German business morale falls but recovery intact

BERLIN (Reuters) - German business morale dropped for the first time in six months in October, underscoring the fragility of a recovery in Europe’s largest economy that is widely expected to pick up momentum next year.

The Ifo think tank said on Friday its business climate index, based on a monthly survey of 7,000 firms, dropped to 107.4 from 107.7 in September. The reading fell short of the consensus forecast in a Reuters poll of economists for a gain to 108.0, and nudged the euro lower against the dollar.

Europe’s economic powerhouse, which put in a stellar performance during the early years of the euro zone crisis, weakened last year but bounced back between this April and June when it grew by its strongest rate in more than a year.

This recovery should keep going despite Friday’s disappointing survey. Ifo economist Klaus Wohlrabe told Reuters the drop was “a small damper and not a trend change”.

The fall in business sentiment was sharpest in the retail sector, while a bright spot was a rise in export expectations of German manufacturers to their highest value of the year.
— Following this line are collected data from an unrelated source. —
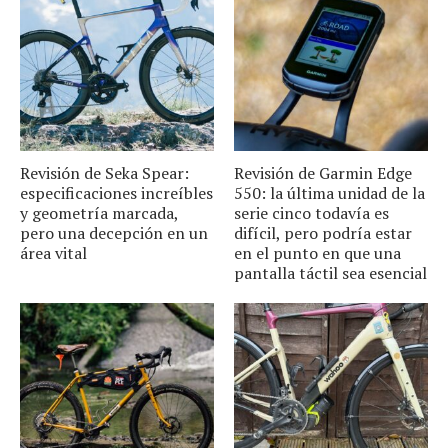
Revisión de Seka Spear:
Revisión de Garmin Edge
especificaciones increíbles
550: la última unidad de la
y geometría marcada,
serie cinco todavía es
pero una decepción en un
difícil, pero podría estar
área vital
en el punto en que una
pantalla táctil sea esencial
“The leading indicators published this week, including today’s Ifo index, all show that while an economic recovery appears to be ahead of us, it should undoubtedly be considered moderate,” said Thomas Gitzel at VP Bank.

Political turmoil in Italy, where the government came close to falling, and a row in Washington that raised the risk of the United States defaulting on its debt may have sown some uncertainty among German businesses, along with a strengthening euro.

“The U.S. debt crisis and its possible fallout on economic activity, combined with the stronger exchange rate are not the most favorable mix for the German export sector,” said Carsten Brzeski at ING.

A Purchasing Managers’ Index (PMI) showed on Thursday that Germany’s private sector grew at the slowest pace in three months in October. Weakness among service providers was also the reason for the drop in the PMI, suggesting the domestic economy is underperforming expectations.

Germany’s second quarter rebound was largely due to robust domestic demand, helped by a strong labor market, solid wage increases and favorable financing conditions. A spring catch-up on projects delayed by harsh weather last winter also helped.

SLOWER SECOND HALF

Economists expect slower growth in the third and fourth quarters. Ifo’s Wohlrabe said the think tank was sticking to its forecast for 0.3 and 0.4 percent growth respectively.

A sub-index for firms’ assessment of their current situation fell marginally by 0.1 percentage points but remained above the long-term average. The reading for their business expectations dropped more sharply, to 103.6 from 104.2.

The euro rose on Friday to a two-year high against the dollar before slipping when the survey was published.

Earlier this week, Germany’s flagship airline Lufthansa (LHAG.DE) said declines also by the Japanese yen and Indian rupee against the euro were hurting its earnings.

Yet the Ifo survey showed firms remained optimistic overall about a pickup in exports as the global economy recovers and manufacturers were upbeat about future business developments.

Data this week showed the British economy grew at the fastest pace in more than three years in the third quarter and Spain pulled out of a two-year recession.

Ifo’s Wohlrabe said German exports to the United States were expected to rise despite its budget crisis.

Momentum in German economic growth is forecast to pick up next year. The government said earlier this week it expected expansion of 1.7 percent in 2014 after 0.5 percent in 2013.

Major German firms were mostly upbeat about their outlook this week. Luxury carmaker Daimler forecast higher fourth-quarter profit after posting better than expected results.

“Germany is on a recovery course,” said KfW’s Joerg Zeuner. “Growth of two percent next year is imaginable.”